[Records from a data collection]

****************************************

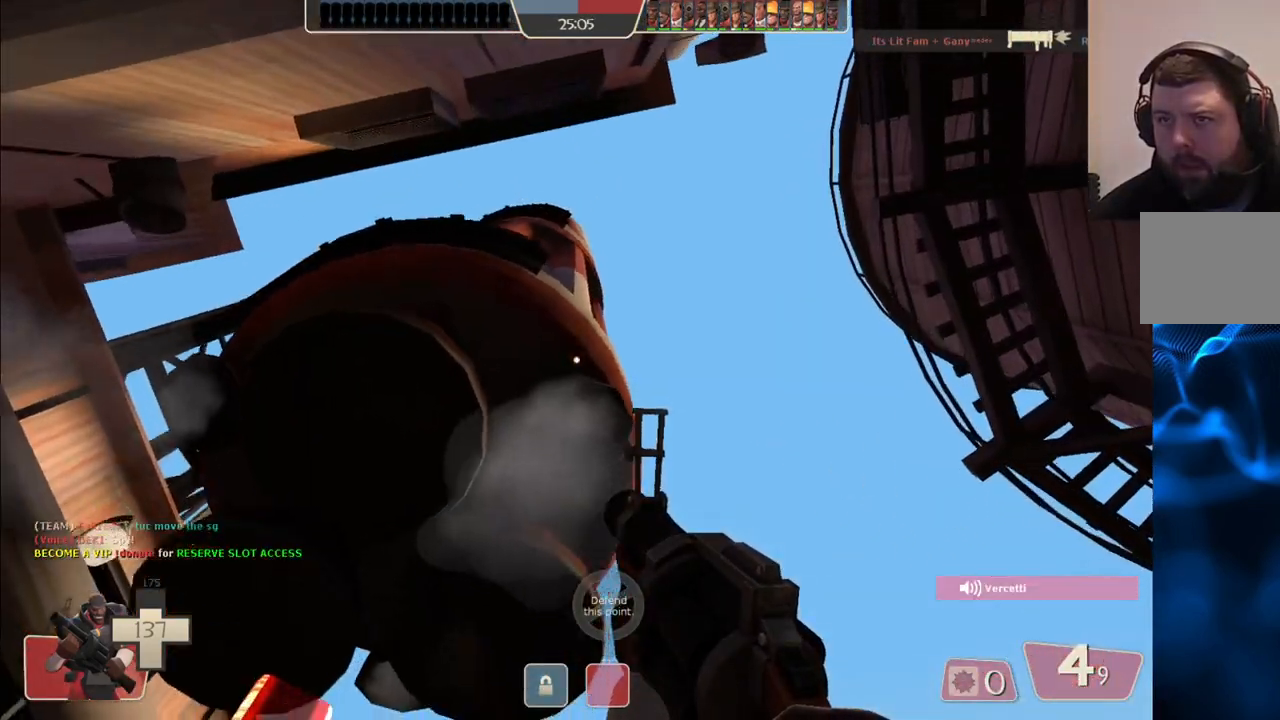
{"buttons": [], "left_stick": "up-left", "right_stick": "center", "events": [[17, "left_stick", "up-right"], [150, "right_stick", "up"], [317, "left_stick", "up-left"], [317, "right_stick", "center"], [400, "SQUARE", "down"], [500, "SQUARE", "up"]]}
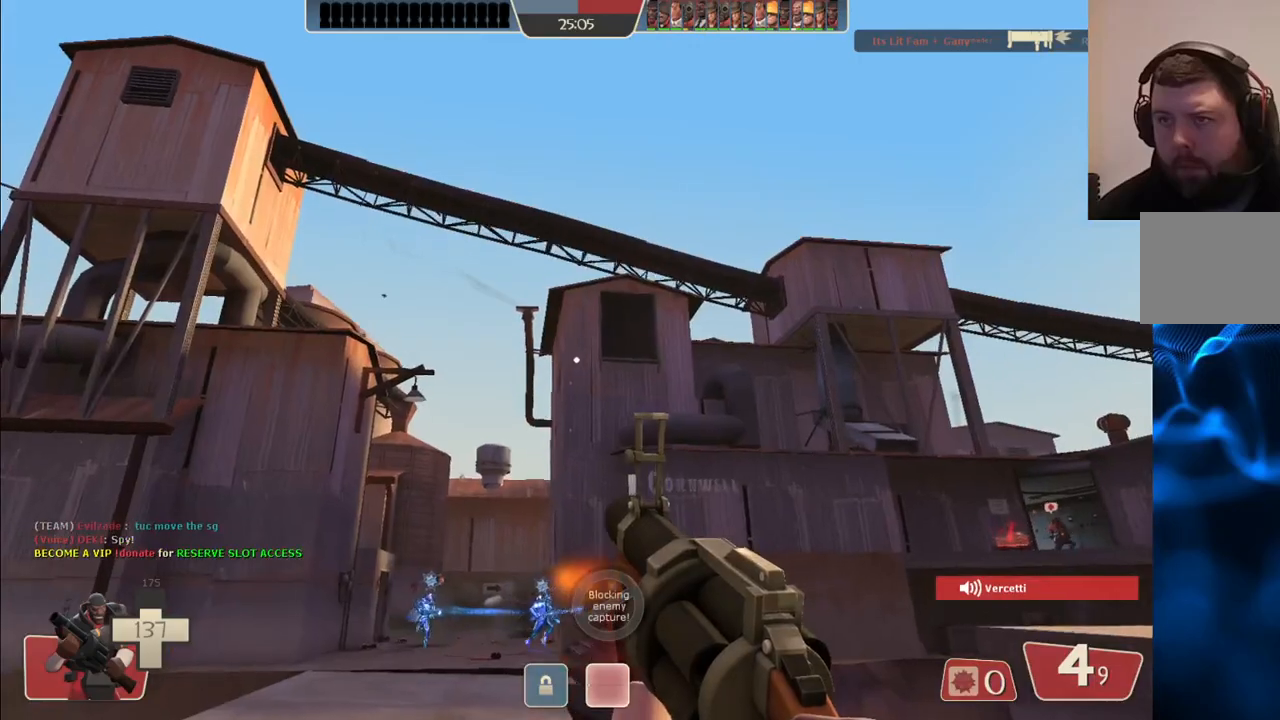
{"buttons": [], "left_stick": "down-right", "right_stick": "up-right", "events": [[150, "right_stick", "up-right"], [217, "left_stick", "left"], [417, "left_stick", "down"], [467, "left_stick", "down-right"]]}
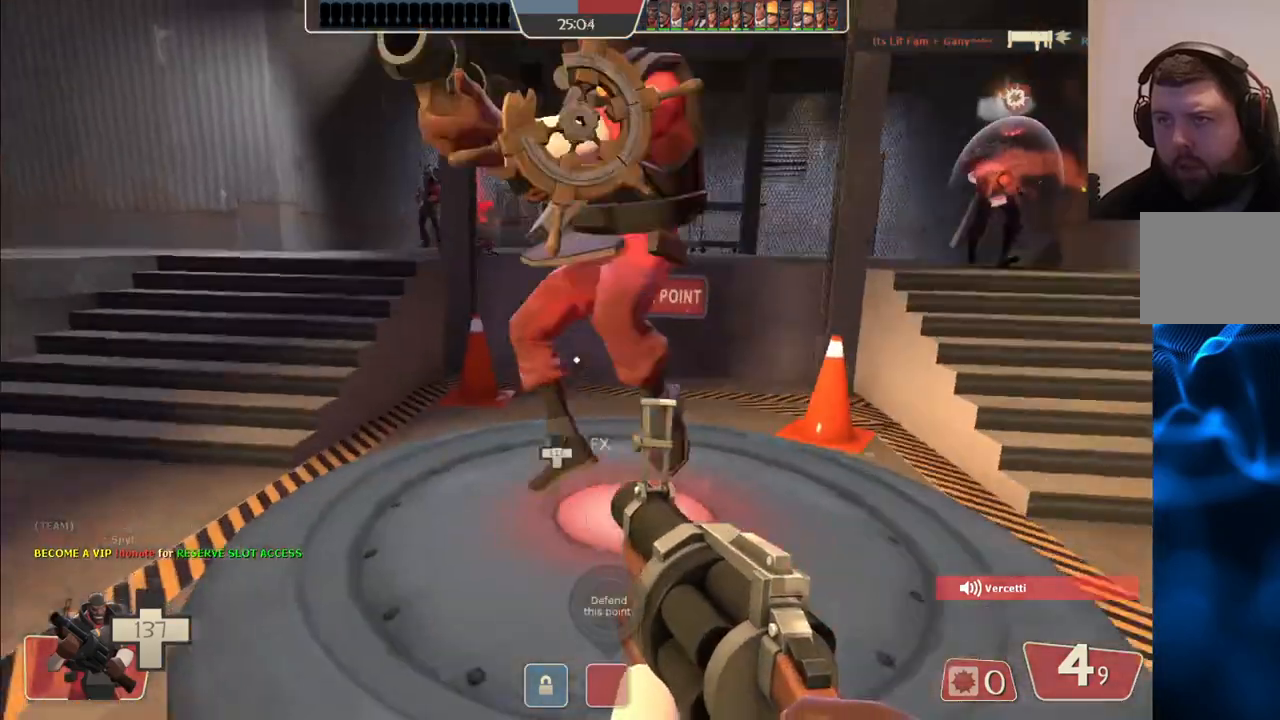
{"buttons": [], "left_stick": "up-right", "right_stick": "center", "events": [[150, "left_stick", "up-right"], [333, "right_stick", "center"]]}
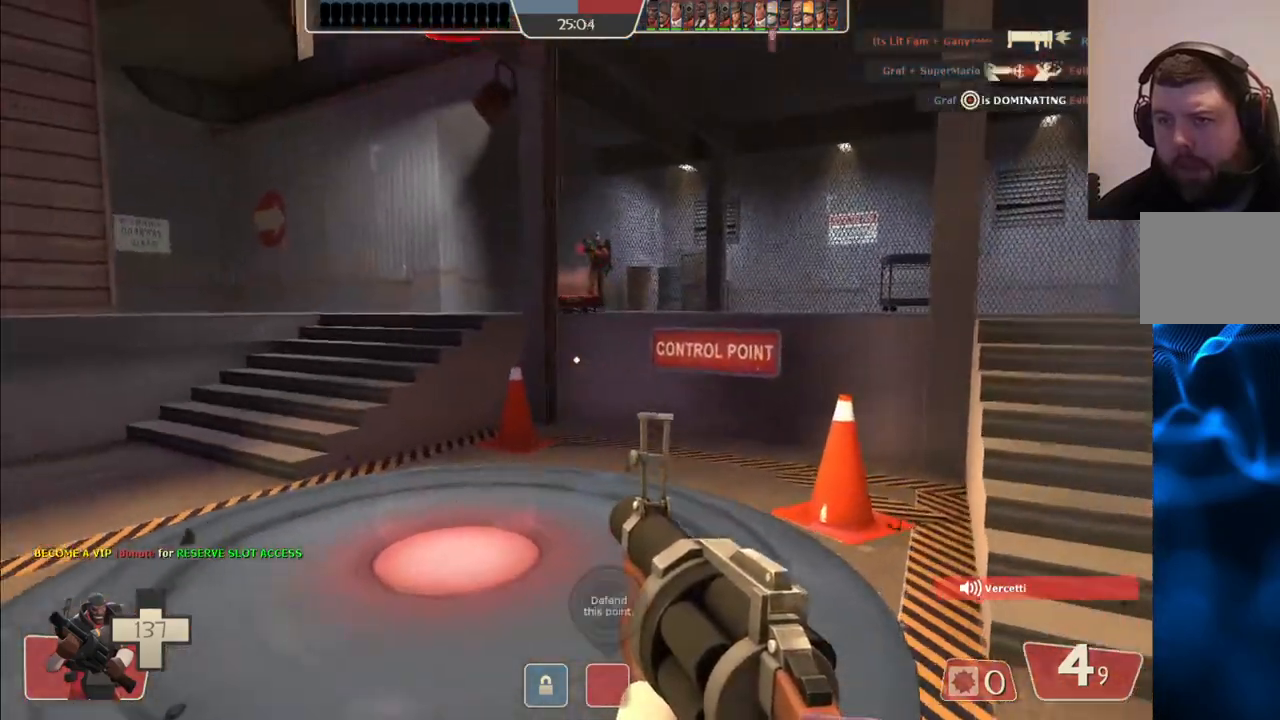
{"buttons": [], "left_stick": "up-right", "right_stick": "left", "events": [[117, "right_stick", "left"], [283, "right_stick", "center"], [500, "right_stick", "left"]]}
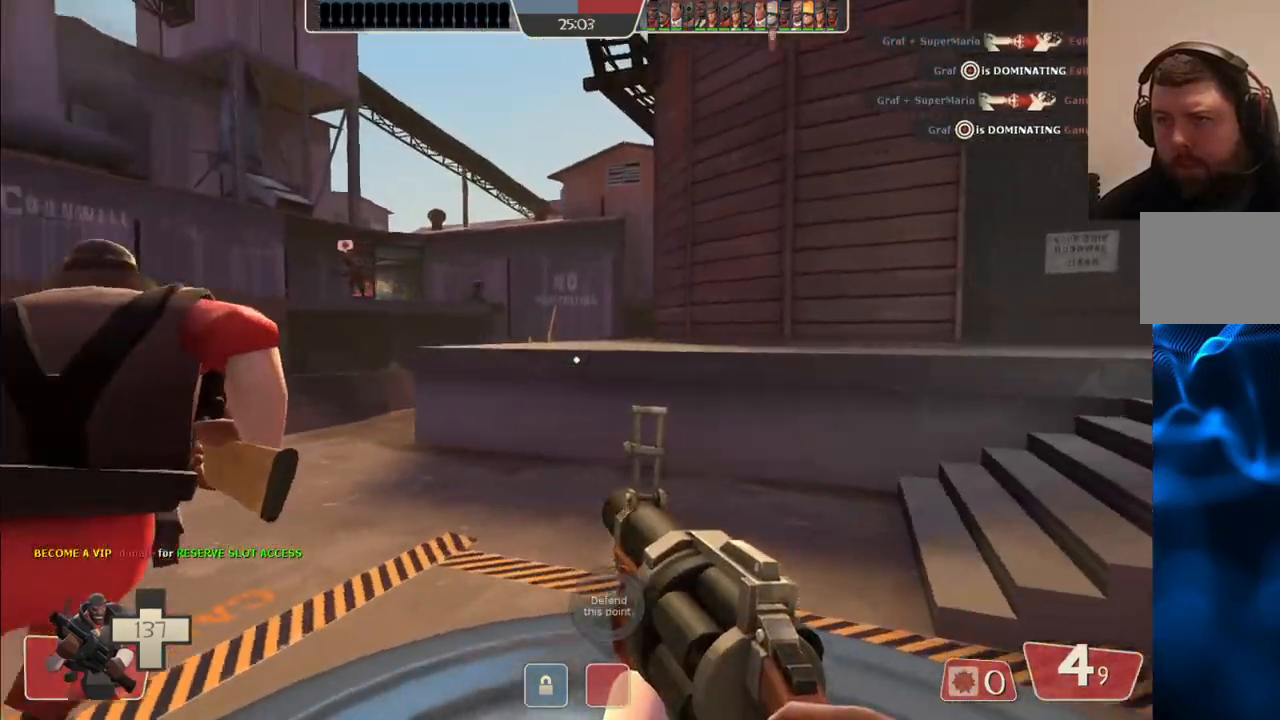
{"buttons": [], "left_stick": "up", "right_stick": "down-left", "events": [[67, "left_stick", "down-right"], [133, "right_stick", "center"], [233, "left_stick", "down-left"], [333, "left_stick", "up-left"], [417, "left_stick", "up"], [433, "right_stick", "down-left"]]}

****************************************

* WHAT YOU WILL DO *
Pictures do not belong in the copy. Reproduce the rest of the data exactly.

* WRITTEN REPLY *
{"buttons": [], "left_stick": "up-left", "right_stick": "center", "events": [[17, "left_stick", "up-right"], [150, "right_stick", "up"], [317, "left_stick", "up-left"], [317, "right_stick", "center"], [400, "SQUARE", "down"], [500, "SQUARE", "up"]]}
{"buttons": [], "left_stick": "down-right", "right_stick": "up-right", "events": [[150, "right_stick", "up-right"], [217, "left_stick", "left"], [417, "left_stick", "down"], [467, "left_stick", "down-right"]]}
{"buttons": [], "left_stick": "up-right", "right_stick": "center", "events": [[150, "left_stick", "up-right"], [333, "right_stick", "center"]]}
{"buttons": [], "left_stick": "up-right", "right_stick": "left", "events": [[117, "right_stick", "left"], [283, "right_stick", "center"], [500, "right_stick", "left"]]}
{"buttons": [], "left_stick": "up", "right_stick": "down-left", "events": [[67, "left_stick", "down-right"], [133, "right_stick", "center"], [233, "left_stick", "down-left"], [333, "left_stick", "up-left"], [417, "left_stick", "up"], [433, "right_stick", "down-left"]]}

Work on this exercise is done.